MESSAGER / GUITRY
Créé le 2 février 2009 à l’auditorium du Musée d’Orsay.
Direction musicale, piano : Emmanuel Olivier
Mise en scène : Emmanuelle Cordoliani
Scénographie : Émilie Roy
Costumes : Julie Scobeltzine :
Lumières : Bruno Bescheron
Elle : Julie Fuchs
La 1ère servante : Camille Poul
La 2ème servant : Chloé Briot
Lui : Florent Baffi
Le Baron : Laurent Laberdesque
Le Maharadjah : Hovhannes Asatryan
L’interprète : Zhe Chi
À mon masque, tu me reconnaîtras…
C’est l’histoire d’Elle, qui, à vingt ans vient d’achever le tour de son ambition sociale.

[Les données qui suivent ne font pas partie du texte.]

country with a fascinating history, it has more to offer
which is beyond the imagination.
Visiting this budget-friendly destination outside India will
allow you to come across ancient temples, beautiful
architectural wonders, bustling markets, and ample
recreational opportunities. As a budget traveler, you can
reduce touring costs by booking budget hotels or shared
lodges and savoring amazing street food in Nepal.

Elle a deux amants, deux servantes, des perles et des diamants plein ses coffres. Elle tombe amoureuse d’un portrait, comme dans les contes. Mais la photographie, elle aussi, a vingt ans.
C’est également l’histoire de Lui, qui, à deux fois vingt ans, va s’inventer une jeunesse pour ressembler à celui qu’il n’a jamais été, celui qu’Elle rêve d’aimer.

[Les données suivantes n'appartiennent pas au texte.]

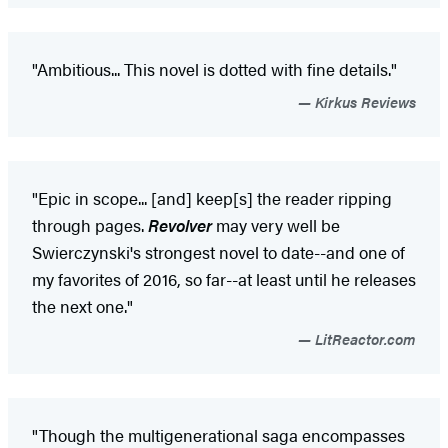
"Ambitious... This novel is dotted with fine details."
Kirkus Reviews
"Epic in scope... [and] keep[s] the reader ripping
through pages.
Revolver
may very well be
Swierczynski's strongest novel to date--and one of
my favorites of 2016, so far--at least until he releases
the next one."
LitReactor.com
"Though the multigenerational saga encompasses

Elle et Lui funambulent sur l’étroite frontière qui sépare
l’Enchantement du Désenchantement.
On dirait un conte de fée, mais le seul talisman qu’on emporte avec soi est la rengaine douce-amère : Quand j’aime, qui aimé-je ?
L’Amour Masqué va bien plus loin que le bal du deuxième acte et la petite entourloupe qu’Il joue pour Elle à cette occasion, car en fait, tous sont masqués dès le commencement et plusieurs fois encore.
Les servantes, ces doublures d’Elle qui la copient sans l’égaler, mais la surpassent ou la surprennent. Le Baron, qui pose en amant généreux alors qu’il n’a jamais embrassé que l’ombre de l’amour.
Le Maharadja ténébreux derrière l’éventail de son exotique dialecte. L’interprète emmitouflé dans sa pudibonderie. Elle et son beau masque qui n’est plus qu’un gagne-pain.
Et Lui soudainement aux prises avec la crise de la demi-vie devant ce joli minois, la fameuse crise du masque dont Jung disait qu’elle était souhaitable et salutaire, puisqu’elle répond à une exigence intérieure de cohérence de soi à soi-même, une recherche d’un sens à sa vie faisant fi des préjugés, opinions ou valeurs collectives dont nous avons hérité.
Ce jeu de dupes était à coup sûr plus flagrant encore quand on venait y voir Sacha Guitry et son Yvonne Printemps de femme se mettre en abyme dans les deux rôles principaux. Qui vois-je ? devait-on se demander. L’Auteur et l’Actrice, les amants, les époux, Elle et Lui…
Ce n’est pas offenser le public que de lui offrir l’ambiguïté et ni Guitry, ni Messager ne nous en ont privé. Les chemins qu’ils mènent à l’Amour sont couverts, embusqués et tortueux. La limpidité du conte y est toujours troublée par le goût des saillies et les petits pas de côté du réel. Le voisinage temporel de la Grande Guerre appelle la gaieté furieuse, les jeux idiots et les chansons bêtes, comme une conjuration, l’absurde comme un héritage. Il n’y a pas de happy end, mais il n’y a pas non plus véritablement de fin, juste une redistribution des cartes, une porte ouverte sur les possibles.
Mais si, finalement, les illusions de l’amour, ses faux semblants, ses poutres dans l’oeil et ses miroirs aux alouettes étaient seuls à même de laisser voir véritablement l’amour ? Ici, l’on verra le Faux accoucher du Vrai, mais n’est-ce pas justement la vieille histoire du théâtre ?
Et si le masque est usé et n’a plus rien à dire, il fera encore parler de lui… en tombant.